Apparently meaning Woodward, he referred in his speech to “this whack job that wrote the book.”
Rage is filled with startling episodes, including the assessment by then-US director of national intelligence Dan Coats that Trump “doesn’t know the difference between the truth and a lie.”
The segments in which Trump candidly discusses the COVID-19 pandemic — responsible for killing almost 200,000 Americans — are receiving the most attention.
Despite openly describing to Woodward the dangerous characteristics of the then-unknown virus, including that it is transmitted by air, Trump said: “I wanted to always play it down.”
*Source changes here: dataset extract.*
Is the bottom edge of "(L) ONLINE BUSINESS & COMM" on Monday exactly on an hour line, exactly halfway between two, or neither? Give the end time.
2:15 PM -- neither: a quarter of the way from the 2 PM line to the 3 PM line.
Trump went on to explain to Woodward that he wanted to avoid causing panic.
However, his acknowledgement that he failed to tell the country the unvarnished truth prompted outrage.
Critics quickly resurrected his multiple statements from the early stages of the pandemic in which he told the public that it was no worse than a regular flu and breezily predicted it would “disappear” in a short period.
“He knew how deadly it was,” former US vice president and Democratic presidential nominee Joe Biden said on Wednesday.
“He lied to the American people. He knowingly and willingly lied about the threat it posed to the country for months,” he said.
Trump usually fights criticism by blaming what he calls “the fake news” and claiming that unnamed sources commonly used in White House reporting do not exist.
Shooting the messenger would not work in the case of Rage. The revelations rely mostly on Trump himself and Woodward — famous for bringing down former US president Richard Nixon in the Watergate scandal — has published recordings.
In one dig at Woodward, Trump wrote on Twitter that if the legendary reporter thought that the quotes were “so bad or dangerous, why didn’t he immediately report them in an effort to save lives?”
“Because he knew they were good and proper answers. Calm, no panic!” Trump added.
Why Trump would grant Woodward so much access in an election year is a question many in Washington are asking. The reporter had 18 interviews with the president and was entirely open about them being put on tape.
“I did it out of curiosity,” Trump said.